## [Passage shown]

A = gmpy2.mpz(11111111111)
# Input a positive integer to factor.
# Put it inside the parentheses as "A = gmpy2.mpz(....)"

def factor(A):
    B = gmpy2.mpz(math.sqrt(2 * A + 0.25) - 1)
    D = gmpy2.mpz(A - (B * B + B) / 2)
    while (D > 0):
        B += 1
        D = gmpy2.mpz(A - (B * B + B) / 2)
    n = gmpy2.mpz(0)
    while (D != 0 and B <= A):
        if (D > 0):
            B += 1
            D -= B
        else:
            n += 1
            D += n
    if B > A:
        return output(0, 0, 0)
    else:
        if (B - n) % 2 == 0:
            E = gmpy2.mpz((B - n) / 2)
            F = gmpy2.mpz(B + n + 1)
        else:
            E = gmpy2.mpz(B - n)
            F = gmpy2.mpz((B + n + 1) / 2)
        return output(A, E, F)


def output(A, E, F):
    if A == 0:
        print(f"Initial Value Error: Reset the B value")
    else:
        if A % E != 0 or A % F != 0 or A != E * F:
            print(f"[Error Occurred]  {A}  !=  {E}  *  {F}")
        else:
            print(f"{A}  =  {E}  *  {F}")
    return 0


if __name__ == '__main__':
    if A >= 2:
        timer_start = timeit.default_timer()
        factor(A)
        timer_stop = timeit.default_timer()
        running_time = round(timer_stop - timer_start, 6)
        print("running time: ", running_time, " seconds")
    else:
        print("undefined for A<2")

If you are interested in the theoretical background of this code, please consider visiting my other question in CS stackexchange.

Since you can observe the procedure of finite sum of integers at the following part

while (D != 0 and B <= A):
        if (D > 0):
            B += 1
            D -= B
        else:
            n += 1
            D += n

as somewhat of a natural step, I've made a guess that wouldn't the computation time become faster by trying the following modification.

import timeit
import gmpy2
import math
import multiprocessing

A = gmpy2.mpz(math.pow(2,29)-1)
# Input a positive integer to factor.
# Put it inside the parentheses as "A = gmpy2.mpz(....)"

k = 6
# Input the number of cores to be used as "k=..."
# [!!Caveat!!] Don't use too much number of cores which exceeds the
# availability of CPU resources of your personal computer environment.
# It can damage the CPU !!!

def factor(n):
    if A < 2:
        print("undefined for A<2")
    else:
        B = gmpy2.mpz(math.sqrt(2 * A + 0.25) - 1)
        D = gmpy2.mpz(A - (B * B + B) / 2)
        while (D > 0):
            B += 1
            D = gmpy2.mpz(A - (B * B + B) / 2)

## [Assignment]
Pick up the forum post on the parallel gmpy2 factoring script after its last line and keep writing it.

## [Rows contained in a dataset]
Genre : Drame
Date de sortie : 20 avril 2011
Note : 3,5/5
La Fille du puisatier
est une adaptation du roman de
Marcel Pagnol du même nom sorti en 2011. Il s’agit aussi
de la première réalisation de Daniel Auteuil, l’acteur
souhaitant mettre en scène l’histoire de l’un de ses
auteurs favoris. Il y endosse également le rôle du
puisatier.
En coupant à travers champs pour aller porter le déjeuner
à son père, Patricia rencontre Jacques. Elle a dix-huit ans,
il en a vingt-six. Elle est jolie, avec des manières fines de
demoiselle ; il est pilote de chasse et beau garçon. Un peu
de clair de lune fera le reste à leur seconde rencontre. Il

## [Answer for the task]
        D += gmpy2.mpz(n * (n + 1) / 2)
        while (D != 0 and B <= A):
            if (D > 0):
                B += 1
                D -= B
            else:
                D += k * n + (k * (k + 1)) / 2
                n += k
        if B > A:
            return output(0, 0, 0)
        else:
            if (B - n) % 2 == 0:
                E = gmpy2.mpz((B - n) / 2)
                F = gmpy2.mpz(B + n + 1)
            else:
                E = gmpy2.mpz(B - n)
                F = gmpy2.mpz((B + n + 1) / 2)
            return output(A, E, F)


def output(A, E, F):
    timer_stop = timeit.default_timer()
    running_time = round(timer_stop - timer_start, 6)
    if A == 0:
        print(f"Initial Value Error: Reset the B or k value \n")
    else:
        if A % E != 0 or A % F != 0 or A != E * F:
            print(f"[Error Occurred]  {A}  !=  {E}  *  {F} \n")
        else:
            print(f"[running time: {running_time} seconds]  {A}  =  {E}  *  {F} \n")
    return 0


if __name__ == '__main__':
    n = []
    timer_start = timeit.default_timer()
    with multiprocessing.Pool(processes=k) as pool:
        for x in range(0, k):
            y = gmpy2.mpz(x)
            n.append(y)
        results = pool.map(factor, n)

!!!!Caveat!!! Don't use the code above unless you are acquainted with the CPU resources in your computer.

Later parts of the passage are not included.